The ideological turnout gap seems strongly related to the economic divide in voting behavior. A recent study by William Franko, Christopher Witko and Nathan Kelly examined 30 years of data for all 50 states. They find no instances in which low-income voter turnout was higher than high-income voter turnout. Across midterm and presidential elections, Census data show strong gaps between turnout rates between those earning above $150k and those earning less than $10k (a 32.6 point gap in 2008, a 34.9 point gap in 2010).

There is evidence that this affects the political system. Consider a recent study by David Broockman and Christopher Skovron finds that politicians believe that their constituencies are significantly more conservative than they are. Such a bias should be impossible to sustain – politicians have strong electoral incentives to gauge their constitutents’ views correctly. Once we understand that voters are more conservative than non-voters, the puzzle disappears. Politicians’s real constituents are the people who vote — a disproportionately affluent and conservative slice of the population.

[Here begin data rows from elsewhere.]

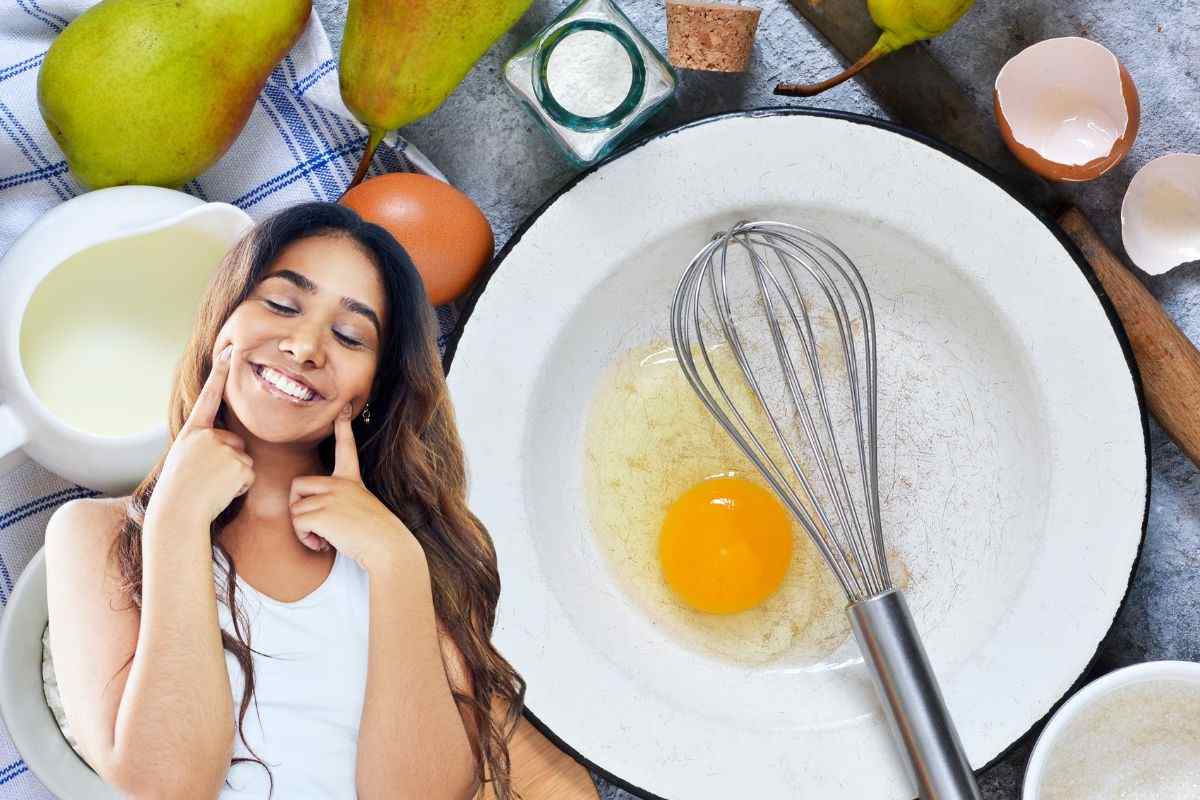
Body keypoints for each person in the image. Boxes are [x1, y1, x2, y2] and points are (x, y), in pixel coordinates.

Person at [43, 201, 526, 799]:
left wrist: (396, 564)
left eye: (350, 335)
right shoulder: (92, 535)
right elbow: (167, 786)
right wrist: (175, 520)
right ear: (223, 322)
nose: (303, 346)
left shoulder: (423, 547)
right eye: (280, 303)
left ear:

Conversely, where the electorate is less skewed policy outcomes shift left. In a recent study William Franko, Nathan J. Kelly and Christopher Witko find that “where the poor exercise their voice more in the voting booth relative to higher income groups, inequality is lower.” In another study, Franko examined voting gaps and policy outcomes in three areas–minimum wages, anti-predatory lending laws and SCHIP (State Children’s Health Insurance Program). He finds that states with smaller voting gaps across incomes had policies more favorable to the poor. States with low turnout inequality have a higher minimum wage, stricter lending laws and more generous health benefits than those with high turnout inequality.

The design and benefit levels of  many social safety net programs such as Temporary Assistance for Needy Families (TANF), are decided at the state level, which provides a natural experiment to test how turnout inequality  affects policy. James Avery and Mark Peffley find that, in states with higher rates of low-income voting, politicians were less inclined to pass restrictive eligibility rules for social benefits. Political scientists Kim Hill and Jan Leighley find in two studies that states with a more pronounced turnout bias, social welfare spending is lower. Thus, the evidence confirms what theory would predict: closing low-income voting gaps is consequential for public policy, in favor of lower-income households.